M. Augustin Bonrepaux. Ma conclusion ne sera guère différente. Je pense que le département est le niveau pertinent pour assurer la sécurité sur l’ensemble du territoire. Certes, cela dépend de chaque département. Mais il est possible de procéder à une péréquation à l’intérieur du département en répartissant équitablement la charge entre les citoyens : par exemple, une péréquation des contingents tenant compte de la population desservie et du potentiel financier de chaque collectivité, comme nous l’avons fait nous-mêmes depuis longtemps.

Le département est aussi le niveau le plus pertinent pour faire des économies. On pourrait mutualiser des services du département et des services du SDIS, par exemple en faisant réparer le matériel par le parc de l’équipement dont nous allons avoir la responsabilité.

Il y aurait encore des centres de secours relevant de la responsabilité des communes ! Je le découvre. Dans mon département, le SDIS s’occupe de tout. Peut-être pourrait-on procéder à quelques corrections pour faire en sorte que le service devienne réellement départemental.

J’entends dire qu’il faut geler les dépenses. Mais comment ? Qu’on donne déjà au SDIS les moyens de faire payer le service à son coût réel lorsqu’il intervient pour d’autres. Ce sont les secours à la personne qui ont augmenté le plus. Pour ces interventions, c’est toujours le SDIS qui part le plus vite, et c’est souvent le seul à partir. Faire payer le service à son coût réel permettrait de réaliser des économies.
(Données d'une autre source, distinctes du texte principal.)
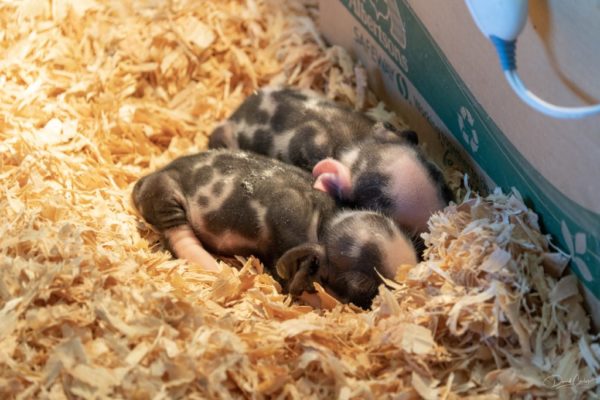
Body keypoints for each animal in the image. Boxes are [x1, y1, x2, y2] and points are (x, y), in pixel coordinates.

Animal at [131, 149, 417, 308]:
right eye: (361, 285)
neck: (324, 223)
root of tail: (143, 183)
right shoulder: (282, 247)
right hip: (166, 193)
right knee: (178, 233)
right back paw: (215, 268)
Enfin, il faut que ceux qui paient soient consultés. Dans mon département, le préfet convoque le colonel du SDIS pour mettre en place une convention entre le PGHM (le peloton de gendarmerie de haute montagne) et le SDIS, et je l’apprends quand c’est fait !

M.  Bernard Derosier, Rapporteur. C’est un préfet qui fait n’importe quoi.
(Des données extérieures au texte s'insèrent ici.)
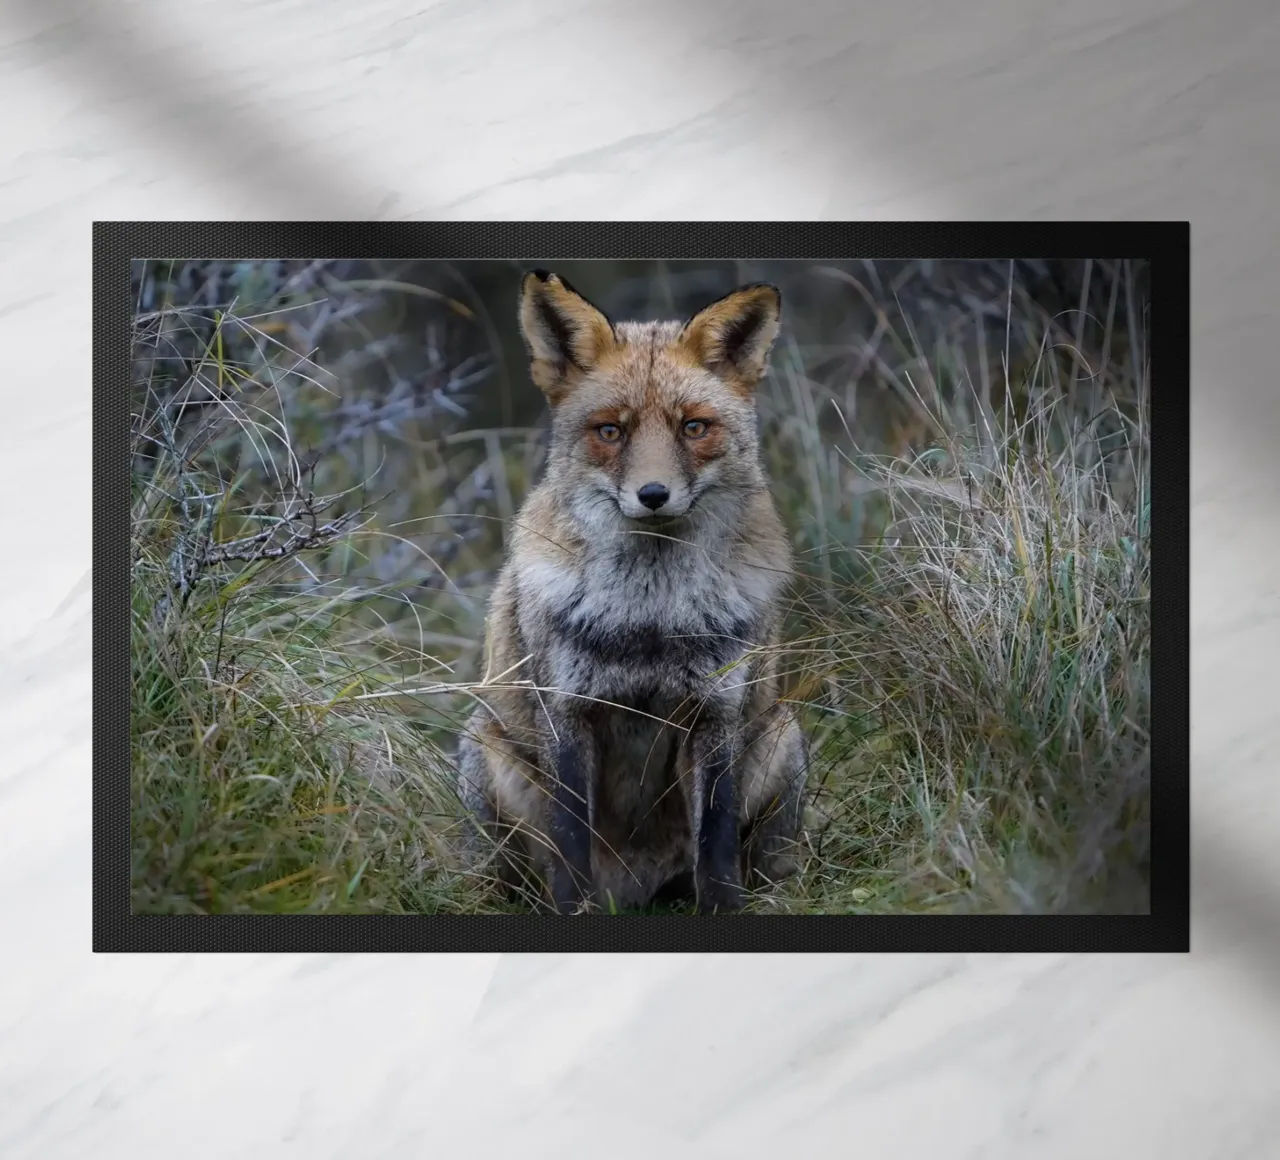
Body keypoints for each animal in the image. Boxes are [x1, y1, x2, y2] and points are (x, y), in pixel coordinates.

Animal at [456, 269, 807, 913]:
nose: (653, 495)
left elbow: (716, 843)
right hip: (483, 755)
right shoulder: (567, 712)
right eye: (610, 431)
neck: (649, 617)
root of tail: (637, 890)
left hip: (782, 734)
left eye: (693, 427)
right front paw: (574, 913)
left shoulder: (715, 712)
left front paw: (724, 911)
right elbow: (571, 845)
M. Augustin Bonrepaux. Cela ne m’empêche pas de réagir.

Il existe au niveau national une Conférence nationale des services d’incendie et de secours. Les décisions sont souvent prises en concertation entre le ministère et les sapeurs-pompiers. Il me semble indispensable que ceux qui paient soient présents et puissent dire ce qu’ils en pensent ; or ce n’est pas le cas.

Il est toujours facile de se faire valoir en disant que l’on augmente les sapeurs-pompiers – même si, pour notre part, nous sommes très attentifs à la revalorisation de l’intervention des sapeurs-pompiers volontaires –, mais il faudrait que nous soyons consultés.
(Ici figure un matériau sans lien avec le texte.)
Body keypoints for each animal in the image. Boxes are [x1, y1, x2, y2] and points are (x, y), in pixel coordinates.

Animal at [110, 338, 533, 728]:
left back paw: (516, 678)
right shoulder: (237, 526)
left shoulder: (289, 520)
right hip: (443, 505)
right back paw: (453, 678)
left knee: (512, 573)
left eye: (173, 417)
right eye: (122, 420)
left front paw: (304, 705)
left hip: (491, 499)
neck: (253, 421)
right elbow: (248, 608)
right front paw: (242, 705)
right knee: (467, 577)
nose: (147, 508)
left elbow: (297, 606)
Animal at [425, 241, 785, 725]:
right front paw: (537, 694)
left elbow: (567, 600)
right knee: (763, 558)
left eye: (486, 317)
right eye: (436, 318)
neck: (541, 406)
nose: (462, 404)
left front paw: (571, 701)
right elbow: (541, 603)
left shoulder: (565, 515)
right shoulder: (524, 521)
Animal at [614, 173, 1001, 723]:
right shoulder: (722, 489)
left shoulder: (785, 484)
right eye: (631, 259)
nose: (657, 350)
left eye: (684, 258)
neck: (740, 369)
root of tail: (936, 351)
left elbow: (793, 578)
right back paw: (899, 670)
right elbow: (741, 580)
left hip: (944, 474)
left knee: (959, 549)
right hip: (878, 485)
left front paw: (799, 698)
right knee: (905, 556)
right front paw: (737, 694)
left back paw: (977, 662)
On pourrait ainsi commencer à maîtriser les dépenses. Seulement, il faut nous en donner les moyens et faire en sorte que d’autres ne prennent pas les décisions à notre place.

M. Georges Ginesta, Rapporteur. La mission que nous a confiée le bureau de la commission des Finances s’inscrit dans l’esprit de la LOLF et vise à répondre à la question suivante : comment obtenir le même service en dépensant moins ? Avant de savoir qui paie, il faut d’abord savoir comment dépenser moins avec le même service – sujet qu’on n’a pas vraiment abordé jusqu’à présent.

M. Augustin Bonrepaux. Nous vous avons fait des propositions en ce sens !

M. Georges Ginesta, Rapporteur. Vous avez fait une proposition à la hausse.

M. Augustin Bonrepaux. J’ai dit qu’en mutualisant les services, nous pouvons faire des économies, qu’en nous donnant les moyens nécessaires, nous ferons des économies ! À moins que vous ne vouliez réduire le service ?

Commencez par résoudre le problème lié à la présence insuffisante de médecins sur certains territoires, ce qui dispensera les sapeurs-pompiers d’amener les malades dans les centres d’urgences !

M. Georges Ginesta, Rapporteur. Ce n’est pas ce qui a été demandé par la commission des Finances, laquelle est présidée par un élu socialiste. Ne politisez pas le débat, monsieur Bonrepaux.

M. David Habib, Président. C’est la première fois, depuis que je préside la MEC, que les travaux prennent une dimension passionnelle…

M. Georges Ginesta, Rapporteur. C’est en raison de la présence de M. Bonrepaux…

M. Jean-Paul Bacquet. C’est à cause du sujet abordé !

M. David Habib, Président. Il est vrai que les réunions sur les pôles de compétitivité ou sur le Louvre sont plus calmes. Mais de toutes les matinées consacrées aux pompiers, c’est celle où les maires et les présidents de conseils généraux sont venus en même temps qui a donné lieu au débat le plus passionné.

Il n’en a pas moins été dense et stimulant. Je vous remercie.